====== Entries provided ======

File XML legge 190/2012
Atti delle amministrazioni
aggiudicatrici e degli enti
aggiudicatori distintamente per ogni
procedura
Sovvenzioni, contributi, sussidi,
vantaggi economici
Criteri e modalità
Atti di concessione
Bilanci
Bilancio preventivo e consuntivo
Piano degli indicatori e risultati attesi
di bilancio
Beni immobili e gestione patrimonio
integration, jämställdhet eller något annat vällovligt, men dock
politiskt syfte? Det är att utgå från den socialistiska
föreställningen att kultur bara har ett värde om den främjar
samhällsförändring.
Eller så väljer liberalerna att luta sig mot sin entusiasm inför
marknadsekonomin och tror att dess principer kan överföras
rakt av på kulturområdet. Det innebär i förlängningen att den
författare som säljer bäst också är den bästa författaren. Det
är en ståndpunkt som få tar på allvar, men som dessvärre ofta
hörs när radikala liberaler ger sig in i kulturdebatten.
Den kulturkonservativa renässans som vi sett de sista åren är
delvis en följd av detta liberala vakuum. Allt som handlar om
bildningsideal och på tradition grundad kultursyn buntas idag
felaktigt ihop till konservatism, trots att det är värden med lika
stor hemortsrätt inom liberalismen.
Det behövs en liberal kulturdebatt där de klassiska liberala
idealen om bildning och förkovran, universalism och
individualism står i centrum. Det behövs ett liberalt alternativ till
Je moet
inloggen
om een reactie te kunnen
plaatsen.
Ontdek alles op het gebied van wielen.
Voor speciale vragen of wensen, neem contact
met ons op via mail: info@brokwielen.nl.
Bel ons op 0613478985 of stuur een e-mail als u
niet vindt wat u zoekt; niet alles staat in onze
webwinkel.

======
====== Entries provided ======

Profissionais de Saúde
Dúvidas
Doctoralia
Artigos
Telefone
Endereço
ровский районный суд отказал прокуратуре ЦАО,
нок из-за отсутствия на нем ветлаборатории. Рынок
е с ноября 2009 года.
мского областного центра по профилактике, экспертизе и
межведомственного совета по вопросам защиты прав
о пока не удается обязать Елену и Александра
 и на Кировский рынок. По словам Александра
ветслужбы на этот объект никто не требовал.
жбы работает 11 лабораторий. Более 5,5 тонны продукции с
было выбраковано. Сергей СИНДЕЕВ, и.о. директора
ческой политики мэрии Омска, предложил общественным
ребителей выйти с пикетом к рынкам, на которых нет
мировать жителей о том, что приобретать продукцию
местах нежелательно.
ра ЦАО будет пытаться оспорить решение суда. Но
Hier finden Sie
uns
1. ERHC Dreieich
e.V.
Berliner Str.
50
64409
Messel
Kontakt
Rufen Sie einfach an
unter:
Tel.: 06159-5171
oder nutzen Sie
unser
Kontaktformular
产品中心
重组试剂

======
====== Entries provided ======

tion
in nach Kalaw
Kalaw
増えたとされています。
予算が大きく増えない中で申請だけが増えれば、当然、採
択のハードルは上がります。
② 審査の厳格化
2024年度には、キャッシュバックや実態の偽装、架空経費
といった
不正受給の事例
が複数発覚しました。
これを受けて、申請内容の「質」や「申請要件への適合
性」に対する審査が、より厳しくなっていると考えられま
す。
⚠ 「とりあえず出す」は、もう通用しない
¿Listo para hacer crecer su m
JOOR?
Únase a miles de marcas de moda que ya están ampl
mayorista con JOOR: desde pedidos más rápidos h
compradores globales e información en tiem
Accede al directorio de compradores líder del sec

======

▶ What is needed: Work through the entries, filtering for the string "behövs", and copy each line that holds it.

▶ Task output:
Det behövs en liberal kulturdebatt där de klassiska liberala
individualism står i centrum. Det behövs ett liberalt alternativ till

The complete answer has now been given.